Polanski unveils Oliver Twist
2005-09-25 14:00
Prague - Oscar-winning director Roman Polanski unveiled this weekend his latest film Oliver Twist, in which he leaves a large place for the imagination rather than special effects, admitting he is glad he has finally made a film his children can watch.
Speaking at a news conference ahead of the world premiere in Prague the city where he filmed the 19th century Charles Dickens tale, Polanski said it was his wife's idea to remake Oliver Twist as he searched for a project his children could understand after making the Oscar-winning movie The Pianist.
"My children like coming to watch me working but the result of my work escapes them. So I started looking for a subject that would be suited to them and with which they could identify," he said.

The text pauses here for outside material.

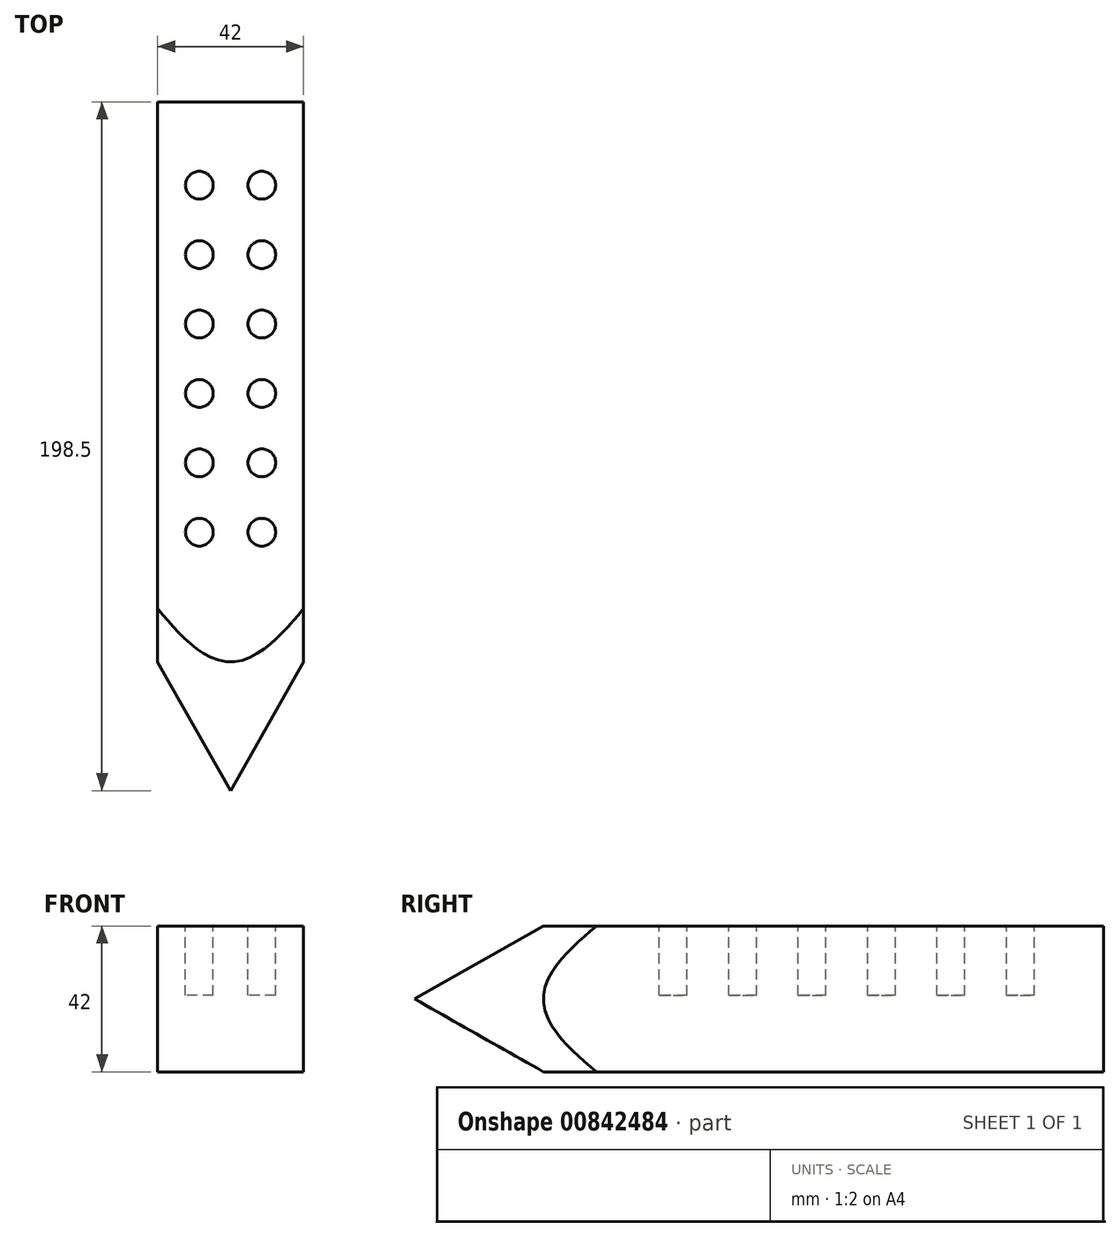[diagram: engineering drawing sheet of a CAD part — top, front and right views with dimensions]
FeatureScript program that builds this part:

The film stars 11-year-old British actor Barney Clark as Oliver and Ben Kingsley as Fagan.
"Oliver Twistis a story of a boy who is swept (along) by adversity and who at the end manages to escape all the dangers. At the same time he does not lead destiny, destiny leads him," said the prolific creator of celebrated motion pictures as Chinatown, Rosemary's Baby and Tess.

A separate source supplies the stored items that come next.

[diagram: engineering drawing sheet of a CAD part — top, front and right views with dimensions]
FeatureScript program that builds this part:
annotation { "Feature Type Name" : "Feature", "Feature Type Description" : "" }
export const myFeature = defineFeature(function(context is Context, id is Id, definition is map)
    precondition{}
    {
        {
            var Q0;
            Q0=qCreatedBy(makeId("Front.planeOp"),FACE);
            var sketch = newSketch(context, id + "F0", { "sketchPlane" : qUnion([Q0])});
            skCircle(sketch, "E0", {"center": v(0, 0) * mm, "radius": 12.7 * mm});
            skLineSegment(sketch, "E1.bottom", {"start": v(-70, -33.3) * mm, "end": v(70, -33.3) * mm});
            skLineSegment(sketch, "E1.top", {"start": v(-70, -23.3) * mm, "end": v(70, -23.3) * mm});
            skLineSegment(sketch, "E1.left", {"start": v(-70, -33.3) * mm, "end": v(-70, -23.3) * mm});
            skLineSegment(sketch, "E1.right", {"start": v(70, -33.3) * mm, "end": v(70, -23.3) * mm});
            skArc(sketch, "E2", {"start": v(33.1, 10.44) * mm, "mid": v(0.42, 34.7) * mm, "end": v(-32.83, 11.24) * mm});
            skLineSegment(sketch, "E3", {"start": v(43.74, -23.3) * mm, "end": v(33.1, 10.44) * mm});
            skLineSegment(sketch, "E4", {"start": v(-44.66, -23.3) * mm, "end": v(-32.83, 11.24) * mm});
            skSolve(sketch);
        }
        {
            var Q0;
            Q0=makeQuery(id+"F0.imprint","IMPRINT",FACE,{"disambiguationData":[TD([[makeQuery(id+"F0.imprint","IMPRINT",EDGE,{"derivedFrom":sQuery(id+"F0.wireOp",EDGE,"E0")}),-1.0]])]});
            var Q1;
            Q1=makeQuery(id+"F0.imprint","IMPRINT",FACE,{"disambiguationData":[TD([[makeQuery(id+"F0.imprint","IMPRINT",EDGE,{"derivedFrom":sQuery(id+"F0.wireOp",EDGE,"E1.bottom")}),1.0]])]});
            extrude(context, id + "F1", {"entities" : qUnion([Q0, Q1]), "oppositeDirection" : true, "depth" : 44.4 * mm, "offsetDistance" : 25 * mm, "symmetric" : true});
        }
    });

French-born Polanski, 71, said it was important that children realised life was not like that portrayed in fairytales and admitted he did not much discuss with his children his own childhood during World War II in a Polish Jewish ghetto in Krakow before seeking his parents sent away to a Nazi death camp.
"I wanted to show them a world beyond our comfortable apartment. But I don't sit down with them and say 'this is how it was for me'. I don't dwell on it; I don't think it's healthy, I don't think it's necessary," he said.
Obscure lighting
In the two-hour film Polanski deliberately leaves a place for the imagination with obscure lighting and characters often reduced to silhouettes which have more impact the less they show themselves.
"I wanted to do something totally different because I think that those (special effects) films mostly are mindless and bringing up the generation of viewers that are insensitive to any kind of emotion that transpires from the screen, they are only waiting for the next deafening sound or the next breath taking effect," the 71-year-old director said.
Polanski paid great attention to every small detail and put enormous effort into the sets to reproduce the atmosphere of 19th century London with scenes involving up to 800 people in period costume.
The film which took four months to produce in the studios of Barrandov of Prague where the sets were made by local teams under the close of the French-Polish director.